Teh, Soo Huey
CATEGORIES2021 Symposium Abstracts Conference Papers
Buildings are responsible for almost 40% of all energy and process related greenhouse gas emissions globally. As such, charting strategies and developing policies to ensure the built environment achieves net-zero performance by at least 2050 is seen as essential for tackling the climate crisis. This must include not only operational emissions (from lighting, heating, cooling and small loads in our buildings), but also embodied emissions from the manufacture, transportation and construction of our buildings as well. This study uses a national-scale integrated macroeconomic simulation model to explore potential pathways to achieve net zero operational and embodied emissions in Australia’s residential and commercial buildings by 2050.
This study uses a macroeconomic simulation model called iSDG-Australia. Within this model a new built environment module is created which measures economy-wide operational and embodied greenhouse gas emissions from residential and commercial buildings.
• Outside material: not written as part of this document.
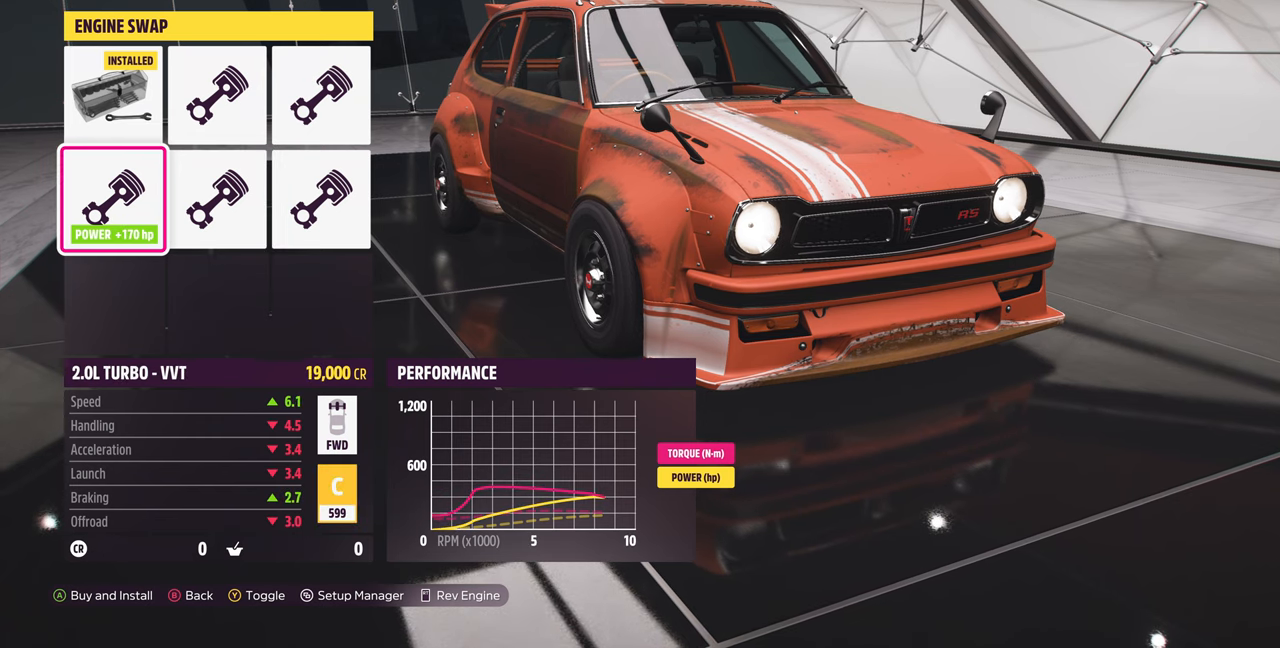
{"buttons": [], "left_stick": "center", "right_stick": "center", "events": []}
Using this model, we simulated three built environment scenarios measuring total operational and embodied emissions from 1990 to 2050:
- Business as usual: this includes higher population growth, higher resource demands, a slower transition to electric vehicles and renewable energy, current trends on energy efficiency and a slower electrification of buildings
- Scenario 1 ‘Moderate ambition’: this includes a slower population growth, lower resource demand, a more rapid transition to electric vehicles and electrification of buildings and additional investment in energy efficiency and renewables
- Scenario 2 ‘High Ambition’: This is the same as scenario 1, but with 100% electric vehicles and electrification of buildings by 2050, ambitious investment in energy efficiency and renewables and a gradual increase of timber buildings up to 30% of the new building stock in 2050
The study found operational and embodied emissions in the built environment are projected to decline, even under the ‘business as usual’ scenario from around 120 MtCO2e in 2020, to 66.4 MtCO2e in 2050. However, far more significant reductions are possible. Scenario 1 will see emissions fall to 32.8 MtCO2e, whereas the most ambitious Scenario 2, will see emissions reduced to 4.16 MtCO2e by 2050 – this is a 94% reduction as compared to business as usual.
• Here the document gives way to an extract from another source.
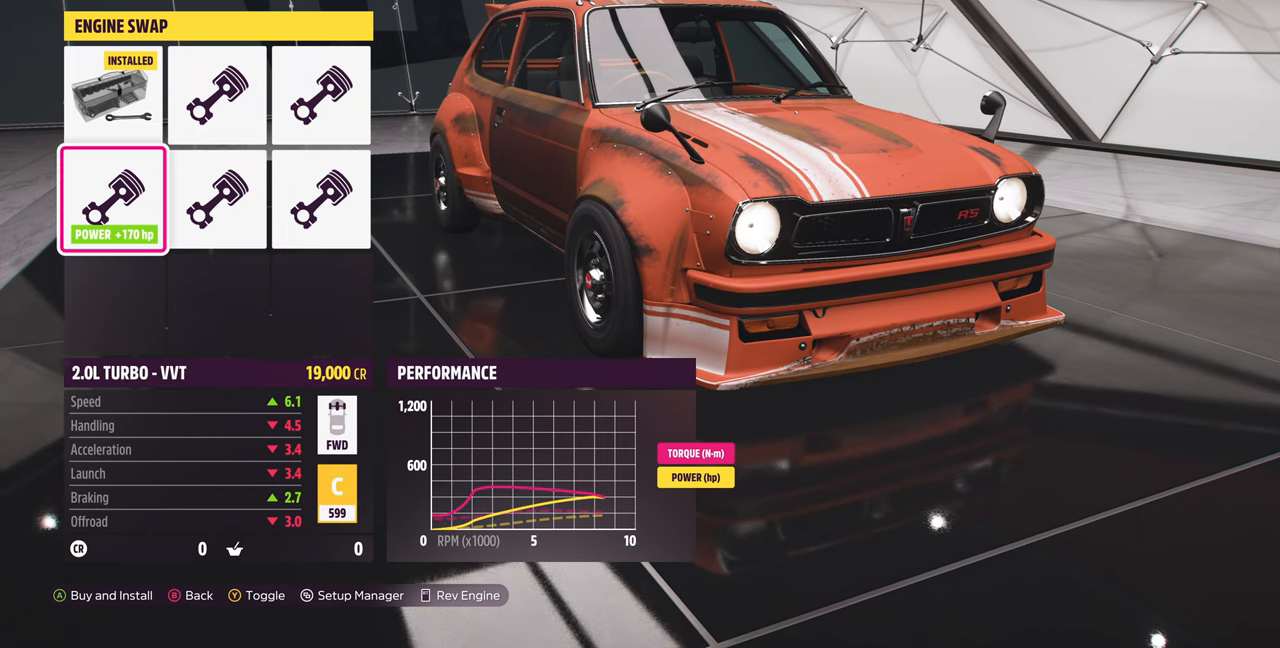
{"buttons": ["DPAD_RIGHT"], "left_stick": "center", "right_stick": "center", "events": [[433, "DPAD_RIGHT", "down"]]}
These results suggest that a net zero target for the residential and commercial building sector in Australia covering both operational and embodied emissions is feasible with the right policy and investment settings. With more ambitious approaches, it would be possible to achieve net-negative emissions by 2050, due in part to the upfront carbon sequestration from increasing the number of mass timber buildings.